**Your goal**
Could the data below please be reproduced word for word, without the pictures?

[Supplied information — start]

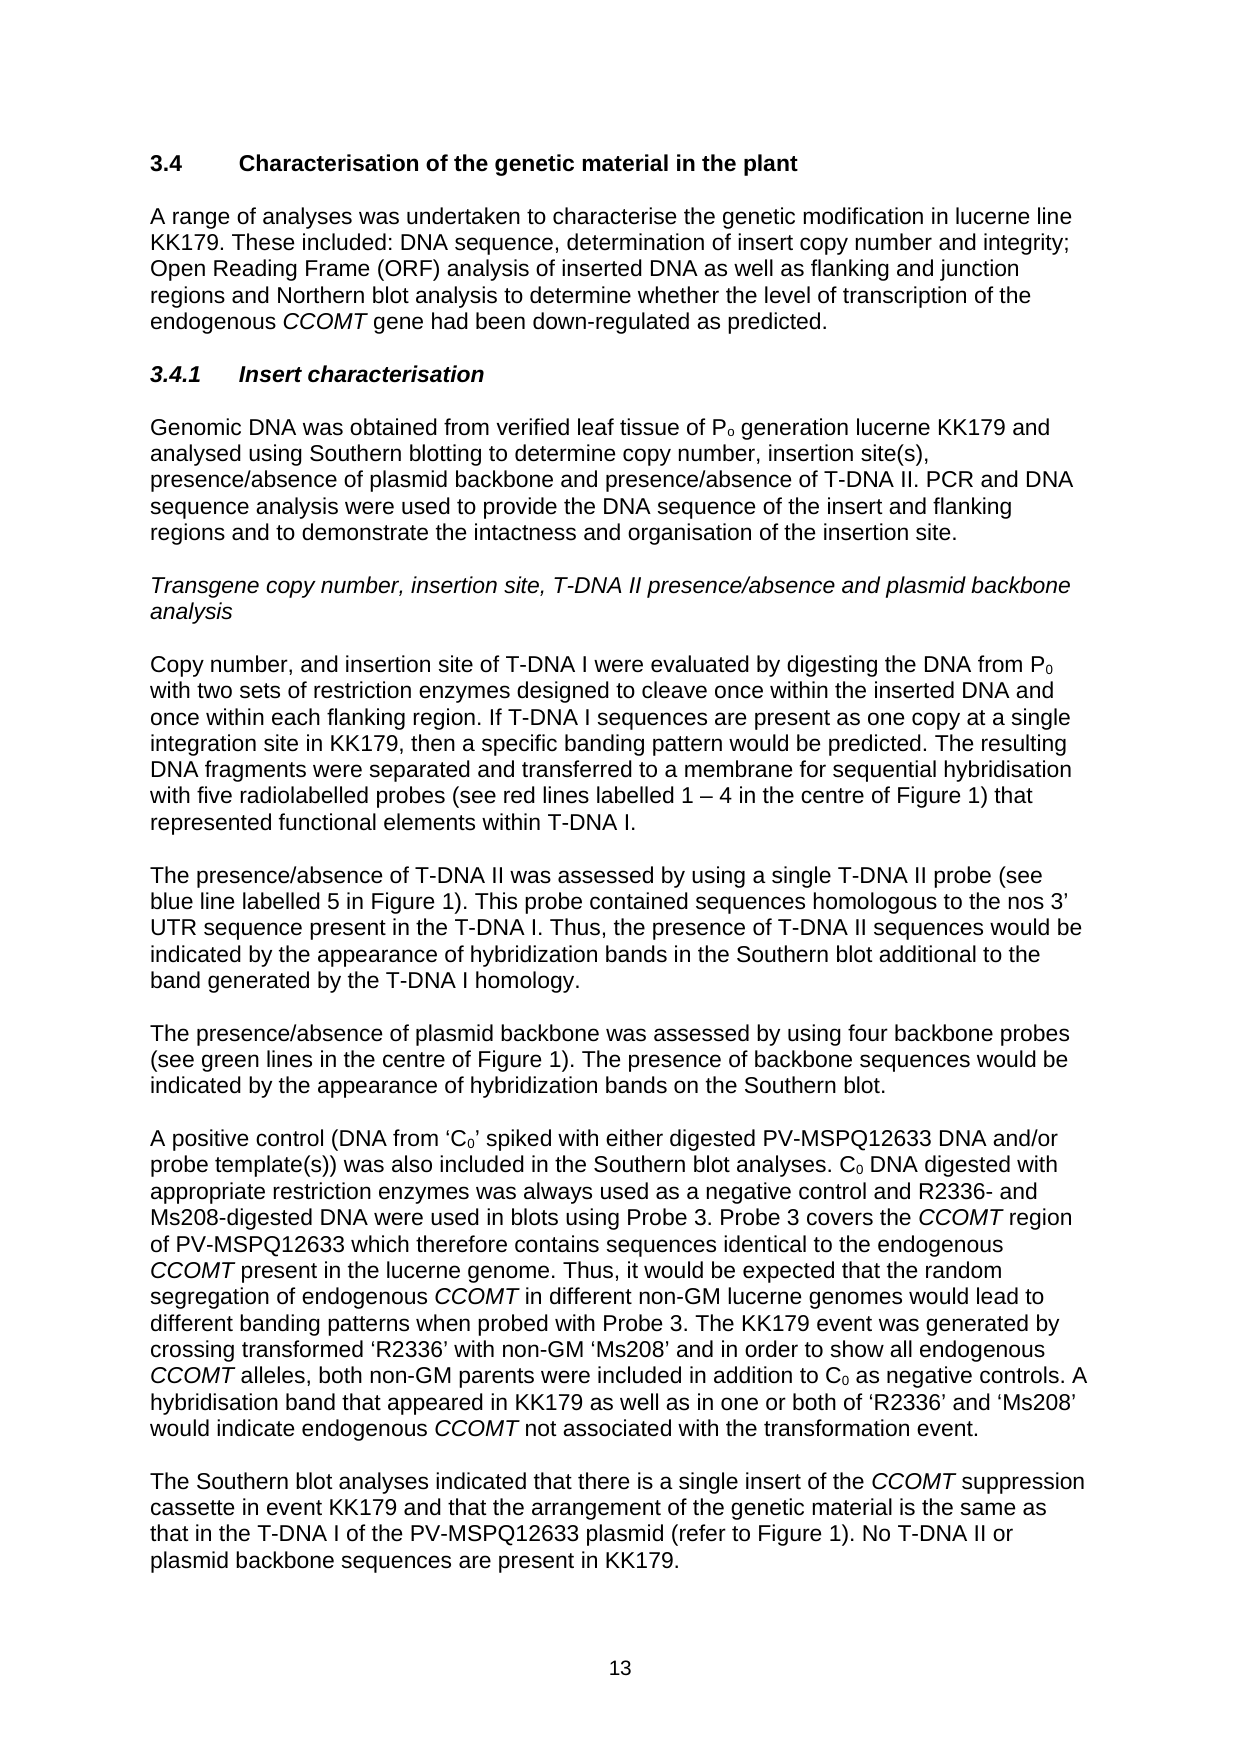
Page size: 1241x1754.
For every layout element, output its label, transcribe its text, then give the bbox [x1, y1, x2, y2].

subtitle Characterisation of the genetic material in the plant [150, 150, 1090, 176]
text A range of analyses was undertaken to characterise the genetic modification in lucerne line KK179. These included: DNA sequence, determination of insert copy number and integrity; Open Reading Frame (ORF) analysis of inserted DNA as well as flanking and junction regions and Northern blot analysis to determine whether the level of transcription of the endogenous CCOMT gene had been down-regulated as predicted. [150, 203, 1090, 334]
text A positive control (DNA from ‘C0’ spiked with either digested PV-MSPQ12633 DNA and/or probe template(s)) was also included in the Southern blot analyses. C0 DNA digested with appropriate restriction enzymes was always used as a negative control and R2336- and Ms208-digested DNA were used in blots using Probe 3. Probe 3 covers the CCOMT region of PV-MSPQ12633 which therefore contains sequences identical to the endogenous CCOMT present in the lucerne genome. Thus, it would be expected that the random segregation of endogenous CCOMT in different non-GM lucerne genomes would lead to different banding patterns when probed with Probe 3. The KK179 event was generated by crossing transformed ‘R2336’ with non-GM ‘Ms208’ and in order to show all endogenous CCOMT alleles, both non-GM parents were included in addition to C0 as negative controls. A hybridisation band that appeared in KK179 as well as in one or both of ‘R2336’ and ‘Ms208’ would indicate endogenous CCOMT not associated with the transformation event. [150, 1125, 1090, 1441]
text Copy number, and insertion site of T-DNA I were evaluated by digesting the DNA from P0 with two sets of restriction enzymes designed to cleave once within the inserted DNA and once within each flanking region. If T-DNA I sequences are present as one copy at a single integration site in KK179, then a specific banding pattern would be predicted. The resulting DNA fragments were separated and transferred to a membrane for sequential hybridisation with five radiolabelled probes (see red lines labelled 1 – 4 in the centre of Figure 1) that represented functional elements within T-DNA I. [150, 651, 1090, 835]
text Genomic DNA was obtained from verified leaf tissue of Po generation lucerne KK179 and analysed using Southern blotting to determine copy number, insertion site(s), presence/absence of plasmid backbone and presence/absence of T-DNA II. PCR and DNA sequence analysis were used to provide the DNA sequence of the insert and flanking regions and to demonstrate the intactness and organisation of the insertion site. [150, 413, 1090, 545]
text The presence/absence of T-DNA II was assessed by using a single T-DNA II probe (see blue line labelled 5 in Figure 1). This probe contained sequences homologous to the nos 3’ UTR sequence present in the T-DNA I. Thus, the presence of T-DNA II sequences would be indicated by the appearance of hybridization bands in the Southern blot additional to the band generated by the T-DNA I homology. [150, 862, 1090, 993]
text The Southern blot analyses indicated that there is a single insert of the CCOMT suppression cassette in event KK179 and that the arrangement of the genetic material is the same as that in the T-DNA I of the PV-MSPQ12633 plasmid (refer to Figure 1). No T-DNA II or plasmid backbone sequences are present in KK179. [150, 1468, 1090, 1573]
text Transgene copy number, insertion site, T-DNA II presence/absence and plasmid backbone analysis [150, 572, 1090, 624]
list Insert characterisation [150, 361, 1090, 387]
text The presence/absence of plasmid backbone was assessed by using four backbone probes (see green lines in the centre of Figure 1). The presence of backbone sequences would be indicated by the appearance of hybridization bands on the Southern blot. [150, 1020, 1090, 1099]
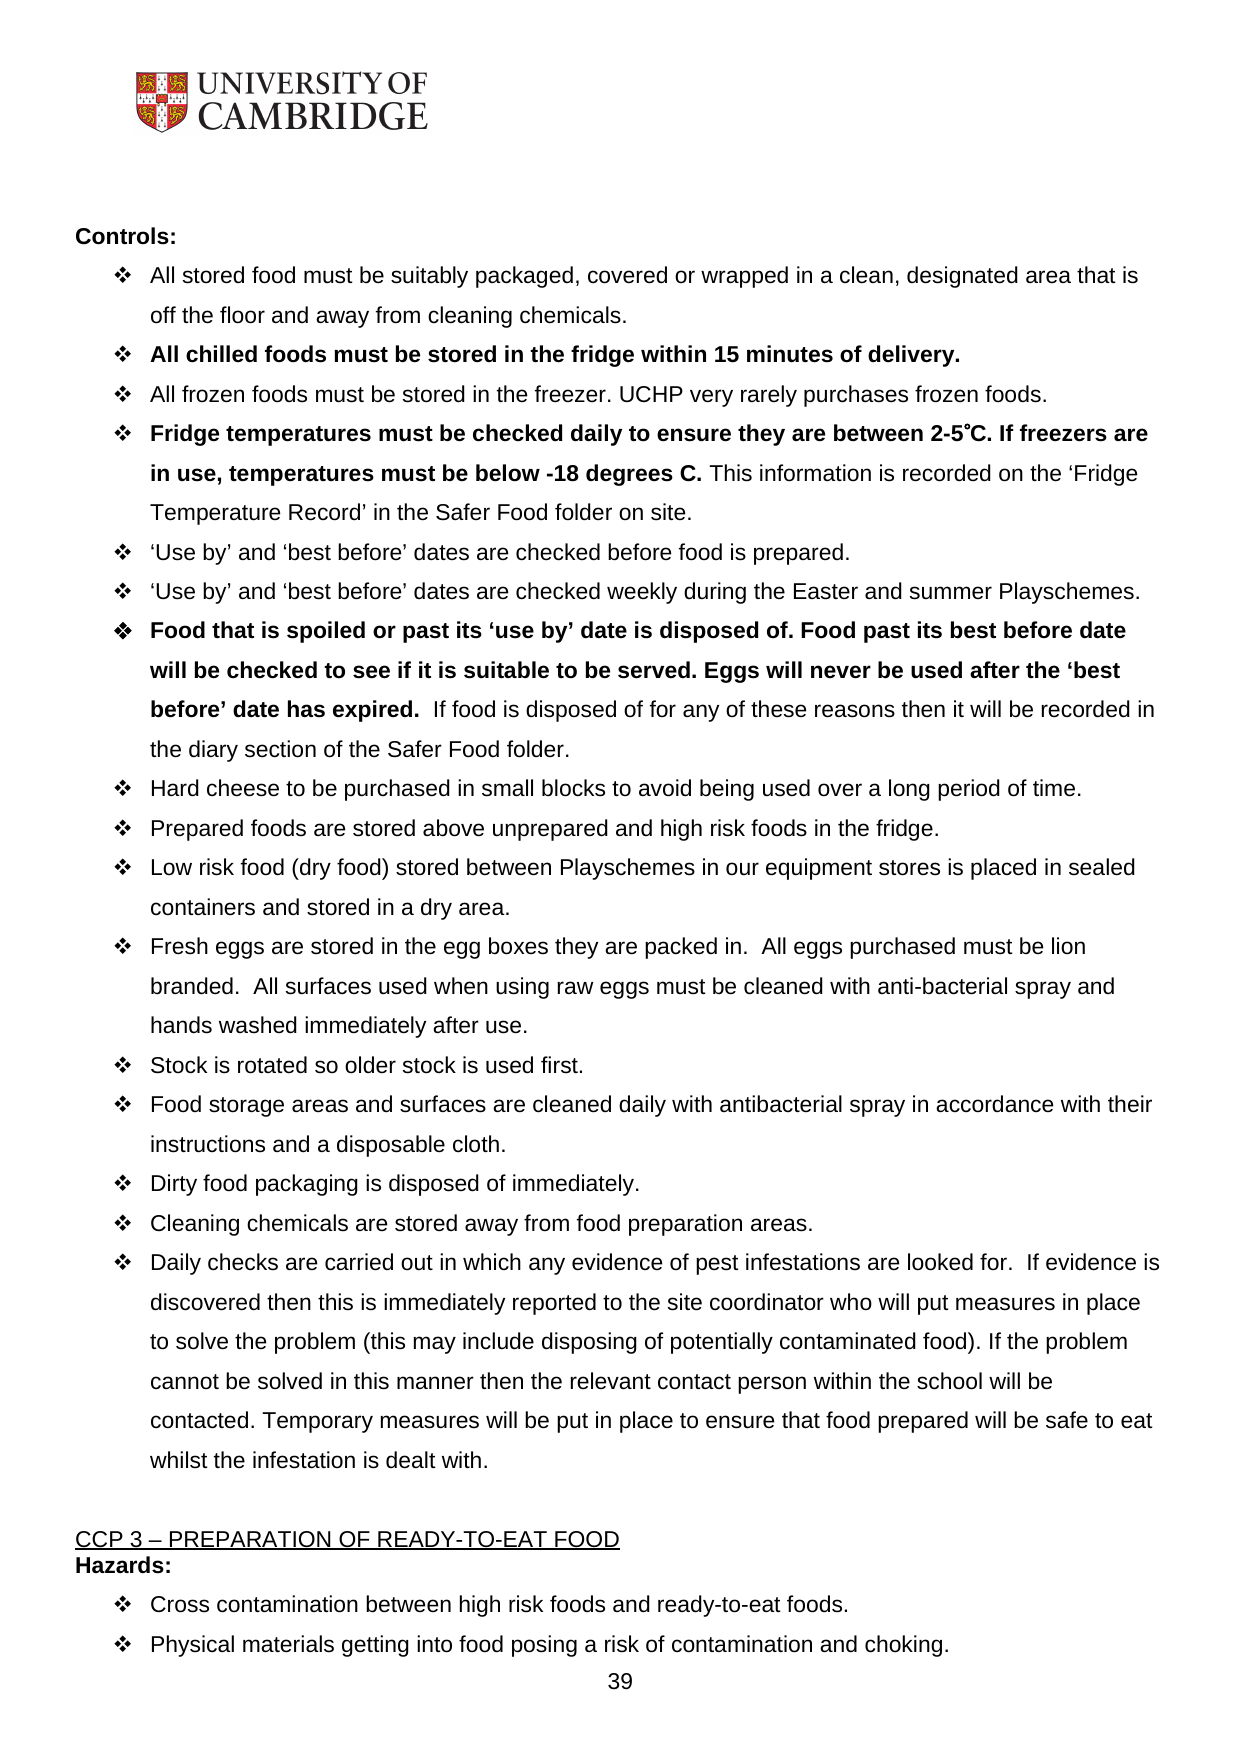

[Supplied information — finish]

**Answer for this exercise**
Page size: 1241x1754.
For every layout element, output its label, transcribe its text, then give the bbox [x1, y1, x2, y2].

subtitle Characterisation of the genetic material in the plant [150, 150, 1090, 176]
text A range of analyses was undertaken to characterise the genetic modification in lucerne line KK179. These included: DNA sequence, determination of insert copy number and integrity; Open Reading Frame (ORF) analysis of inserted DNA as well as flanking and junction regions and Northern blot analysis to determine whether the level of transcription of the endogenous CCOMT gene had been down-regulated as predicted. [150, 203, 1090, 334]
text A positive control (DNA from ‘C0’ spiked with either digested PV-MSPQ12633 DNA and/or probe template(s)) was also included in the Southern blot analyses. C0 DNA digested with appropriate restriction enzymes was always used as a negative control and R2336- and Ms208-digested DNA were used in blots using Probe 3. Probe 3 covers the CCOMT region of PV-MSPQ12633 which therefore contains sequences identical to the endogenous CCOMT present in the lucerne genome. Thus, it would be expected that the random segregation of endogenous CCOMT in different non-GM lucerne genomes would lead to different banding patterns when probed with Probe 3. The KK179 event was generated by crossing transformed ‘R2336’ with non-GM ‘Ms208’ and in order to show all endogenous CCOMT alleles, both non-GM parents were included in addition to C0 as negative controls. A hybridisation band that appeared in KK179 as well as in one or both of ‘R2336’ and ‘Ms208’ would indicate endogenous CCOMT not associated with the transformation event. [150, 1125, 1090, 1441]
text Copy number, and insertion site of T-DNA I were evaluated by digesting the DNA from P0 with two sets of restriction enzymes designed to cleave once within the inserted DNA and once within each flanking region. If T-DNA I sequences are present as one copy at a single integration site in KK179, then a specific banding pattern would be predicted. The resulting DNA fragments were separated and transferred to a membrane for sequential hybridisation with five radiolabelled probes (see red lines labelled 1 – 4 in the centre of Figure 1) that represented functional elements within T-DNA I. [150, 651, 1090, 835]
text Genomic DNA was obtained from verified leaf tissue of Po generation lucerne KK179 and analysed using Southern blotting to determine copy number, insertion site(s), presence/absence of plasmid backbone and presence/absence of T-DNA II. PCR and DNA sequence analysis were used to provide the DNA sequence of the insert and flanking regions and to demonstrate the intactness and organisation of the insertion site. [150, 413, 1090, 545]
text The presence/absence of T-DNA II was assessed by using a single T-DNA II probe (see blue line labelled 5 in Figure 1). This probe contained sequences homologous to the nos 3’ UTR sequence present in the T-DNA I. Thus, the presence of T-DNA II sequences would be indicated by the appearance of hybridization bands in the Southern blot additional to the band generated by the T-DNA I homology. [150, 862, 1090, 993]
text The Southern blot analyses indicated that there is a single insert of the CCOMT suppression cassette in event KK179 and that the arrangement of the genetic material is the same as that in the T-DNA I of the PV-MSPQ12633 plasmid (refer to Figure 1). No T-DNA II or plasmid backbone sequences are present in KK179. [150, 1468, 1090, 1573]
text Transgene copy number, insertion site, T-DNA II presence/absence and plasmid backbone analysis [150, 572, 1090, 624]
list Insert characterisation [150, 361, 1090, 387]
text The presence/absence of plasmid backbone was assessed by using four backbone probes (see green lines in the centre of Figure 1). The presence of backbone sequences would be indicated by the appearance of hybridization bands on the Southern blot. [150, 1020, 1090, 1099]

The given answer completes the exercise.